Years ago I taught an ethics class in a Summer session at the University of Rhode Island. We sat in a circle and had an open discussion of the topics raised in the book we had been working through. As I recall we were discussing examples of unmitigated evil — of which history presents us with innumerable examples. Soon we were talking about the Holocaust and we were attempting to understand what it was about that horrible event that made it so horrible. At one point one of the more taciturn students spoke out and said he saw nothing wrong with what the Nazis did to the Jews. Several students, including one eloquent and outspoken Jewish woman, asked him to explain and he made a sorry attempt. After considerable discussion I asked him to imagine that he was one of the victims, hoping to open his mind to the possibility that we were indeed discussing unmitigated evil. But he was quick to respond.
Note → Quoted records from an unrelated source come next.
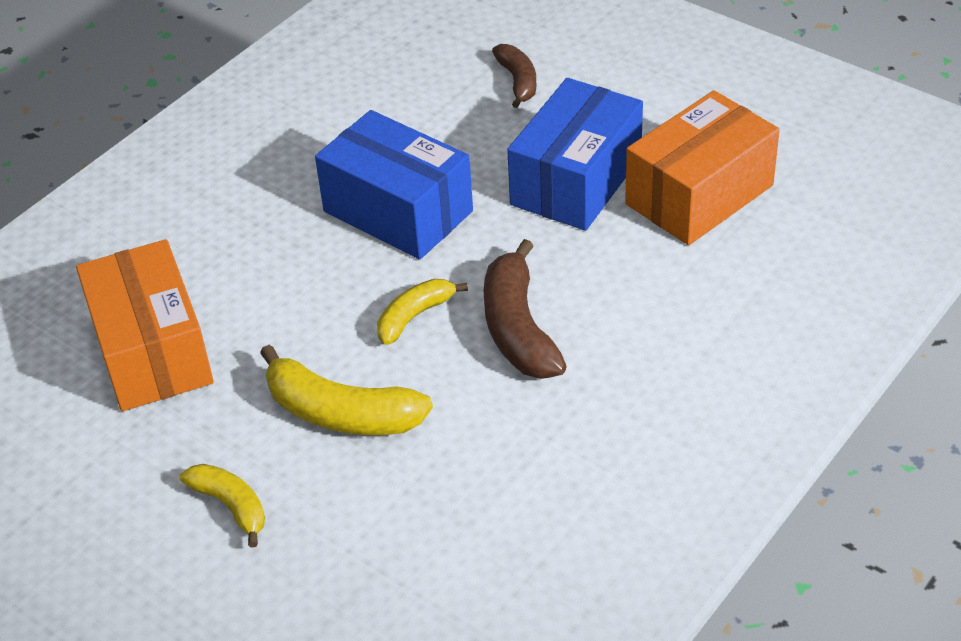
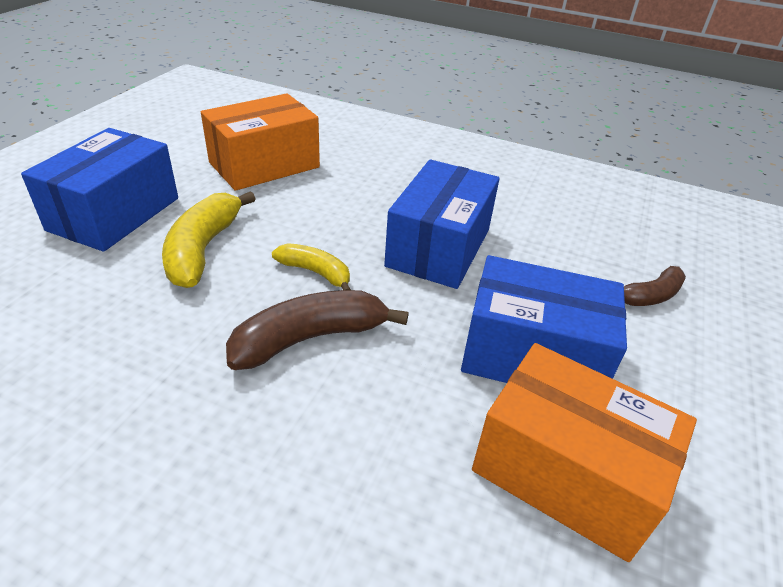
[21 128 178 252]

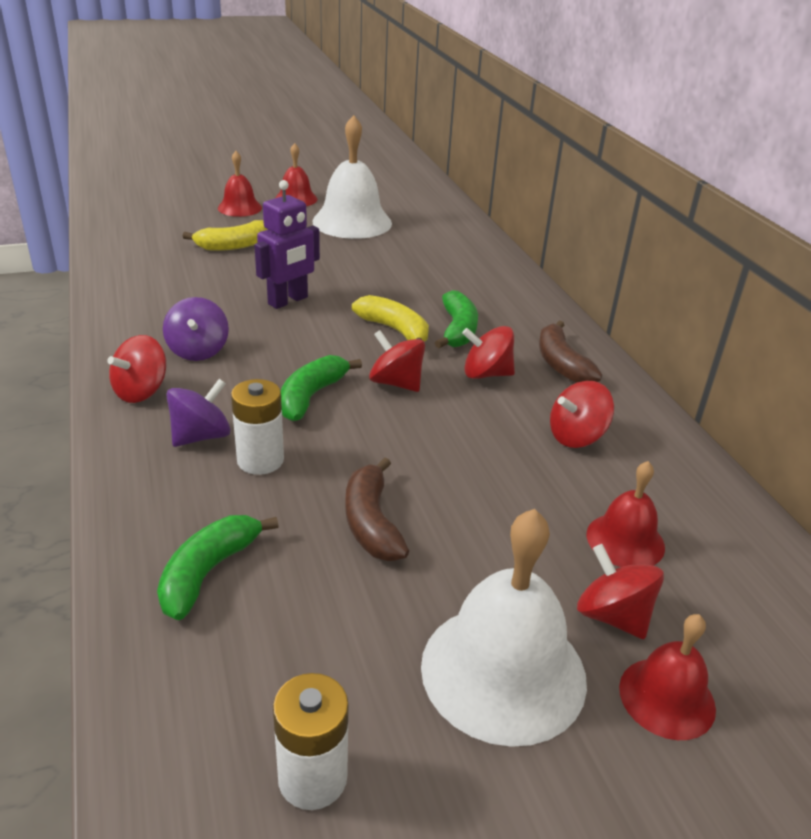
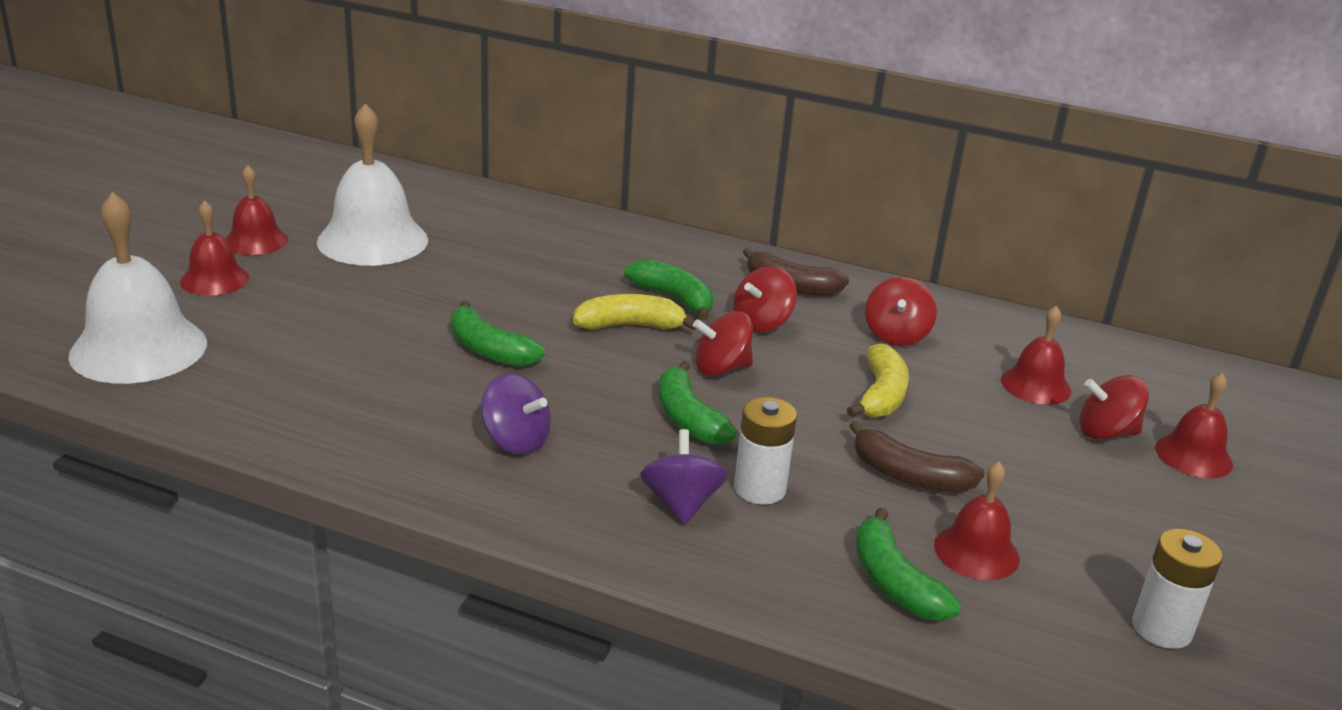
[451 301 545 367]
[847 343 909 418]
[108 335 166 403] (first image)
[68 192 207 384]
[934 461 1020 580]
I wouldn’t be one of the victims. I would be one of those turning on the gas.
What does one say to that? I was at a loss and the others were as well. I don’t recall what happened after that, except that the young man repeatedly refused to admit that he could ever be a victim of evil. He even denied that there is such a thing. Without knowing anything about Thracymachus in Plato’s Republic he was defending the notion that “might makes right.”
But while I recall that discussion long ago I turn to today’s events and think about the MAGA minions who follow their feckless leader blindly and I suspect that they feel they have been given the dirty end of the stick all their lives and it is now their turn to grab the clean end and start beating others with it. Surely this exhibits the same sort of crippled imagination. There’s an element of self-pity and self-righteousness in their blindness it seems to me. But, to be sure, in their minds might does make right and it is now their turn!
If this is possible, then what we are dealing with today is not the inability of many people to use their imagination — which was what I thought for many years about that student I mentioned above. It’s about their inability to use their imagination to see themselves as anything else but one having power over others. I am not a psychologist and I cannot begin to understand how this pathology develops, but it seems clear to me that the only way to remedy this situation, if it is at all possible, is for those who can only imagine themselves to be in a position of power to suffer dramatically, to become victims in actual fact. They think they have been handed the dirty end of the stick all their lives, but in our society today there are few who cannot clean off the stick and use it to their advantage. Few of the MAGA minions know what real suffering is all about, I dare say. And in the case of many of those who, because of their circumstances, really cannot clean the stick, I doubt that they have time to even think about politics and whether or not it makes sense to follow a vapid leader wherever he leads. They are too busy trying to find food to put on the table (if they have one).
Ethics requires the ability to imagine oneself to be the victim, in the full sense of that term — not just to feel sorry for oneself, but to imagine that one has been taken away in the dark of night and herded onto a cattle car and sent off to be gassed. Or had your child snatched away and know he will be shot. If one cannot imagine that, then there is little hope that he or she will ever want to do the right thing. Because the right thing is staring them in the face and they cannot, or will not, see it.